Há outra peculiaridade mais geral, porque a História é diferente das demais Ciências Sociais; pode-se até questionar se a História é mesmo uma Ciência. Seu objeto é difícil de ser delimitado e também não tem um método facilmente definido. Além disso, ao se apreciar a trajetória da área de História da FFCL, deve-se levar em conta que, no Brasil, já se fazia História antes da criação da USP. Quando se diz que o surgimento da USP assinala a passagem do amadorismo para o profissionalismo nas ciências, isso é verdadeiro para Sociologia, Antropologia, etc. No entanto, no caso da História, essa transformação não é assim tão nítida. Havia mais longa tradição e alguns historiadores de maior projeção, como Capistrano de Abreu.
Há outro fator importante e peculiar à Faculdade de Filosofia: os fundadores da Universidade não ousaram convidar um estrangeiro para ensinar História do Brasil quando se estruturou a área de História. Foi criada a cátedra de História da Civilização Brasileira, ocupada por Taunay e depois por Alfredo Ellis. Tanto um quanto outro eram historiadores com méritos, principalmente Taunay. Mas eram fundamentalmente tradicionais no sentido de ficarem à margem da renovação da historiografia mundial, especialmente a francesa. Ambos marcaram a primeira fase dos trabalhos dessa cátedra, seguindo uma orientação tradicional.

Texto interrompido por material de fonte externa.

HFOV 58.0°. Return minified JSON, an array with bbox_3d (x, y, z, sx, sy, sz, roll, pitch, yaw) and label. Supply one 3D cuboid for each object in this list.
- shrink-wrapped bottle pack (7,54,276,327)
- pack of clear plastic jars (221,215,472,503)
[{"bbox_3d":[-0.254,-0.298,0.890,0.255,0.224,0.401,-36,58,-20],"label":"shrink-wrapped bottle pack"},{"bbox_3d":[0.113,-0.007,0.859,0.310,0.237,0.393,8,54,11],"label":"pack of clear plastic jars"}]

Em razão disso, a modernização da historiografia se deu, não nos temas de História do Brasil, mas, através da cátedra de História Geral da Civilização. Ou seja, pela cadeira ocupada pelos professores estrangeiros. Sorte teve a Geografia, com a presença de Monbeig, porque este, naturalmente, tinha como campo de pesquisa o território nacional! O tema de Braudei era o Mediterrâneo e sobre esse tema suas pesquisas deram uma obra fantástica. Maugüé, em um de seus livros, discute esse paradoxo na atividade dos professores estrangeiros em São Paulo.
Conta ele que não entendia porque Braudel, aqui no Brasil, fazia sua tese sobre o Mediterrâneo no século XVI. E acrescentava que só faria uma tese, neste País, sobre um tema filosófico ligado à sua experiência em São Paulo. Como não encontrou esse tema, decidiu não elaborá-la. Excepcionalmente, Leonard, especialista em História do Protestantismo, escreveu um artigo muito interessante sobre o tema no Brasil.

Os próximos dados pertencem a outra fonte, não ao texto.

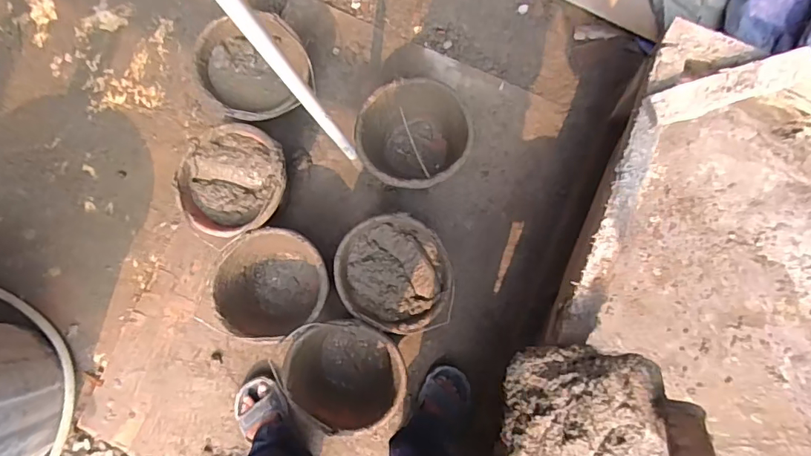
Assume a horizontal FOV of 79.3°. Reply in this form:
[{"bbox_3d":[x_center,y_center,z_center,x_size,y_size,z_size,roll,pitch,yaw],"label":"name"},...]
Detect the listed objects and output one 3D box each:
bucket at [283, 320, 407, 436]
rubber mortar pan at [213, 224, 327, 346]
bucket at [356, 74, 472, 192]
[{"bbox_3d":[-0.122,0.319,1.092,0.274,0.202,0.246,38,88,5],"label":"bucket"},{"bbox_3d":[-0.280,0.125,1.100,0.234,0.167,0.228,0,85,3],"label":"rubber mortar pan"},{"bbox_3d":[0.026,-0.199,1.134,0.236,0.203,0.238,0,85,3],"label":"bucket"}]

Assim, a área de História do Brasil na Faculdade, em seu período de formação, ficou marcada pela orientação de historiadores tradicionais até a entrada de Sérgio Buarque de Holanda, em 1956. Note-se que no regime das cátedras, que existiu até a reforma universitária de 1968, a orientação dos catedráticos não podia ser questionada. Seus assistentes eram forçados a seguir rigorosamente suas determinações.
O professor Eduardo França disse-me que desejou fazer sua tese sobre História do Brasil, mas não pode, porque era assistente da cadeira de História Moderna e Contemporânea. Assim, sua primeira tese foi sobre o poder real e as origens do absolutismo em Portugal. Isto porque, de certa forma, queria estar próximo da História do Brasil. Mas não podia explicitar esse fato, pois os catedráticos eram Taunay e Alfredo Ellis. O segundo trabalho do professor França foi também sobre Portugal, focalizando a época da Restauração. Eu mesmo fiz a minha tese sobre o Brasil Colonial, encontrando um tema que articulasse Portugal e Brasil, dado que não se podia escrever um trabalho sobre o Brasil numa cadeira de História Moderna e Contemporânea.
Assim, o peculiar na História, na modernização das Ciências Sociais no Brasil através da USP, será talvez esta incidência indireta das novas correntes de pensamento.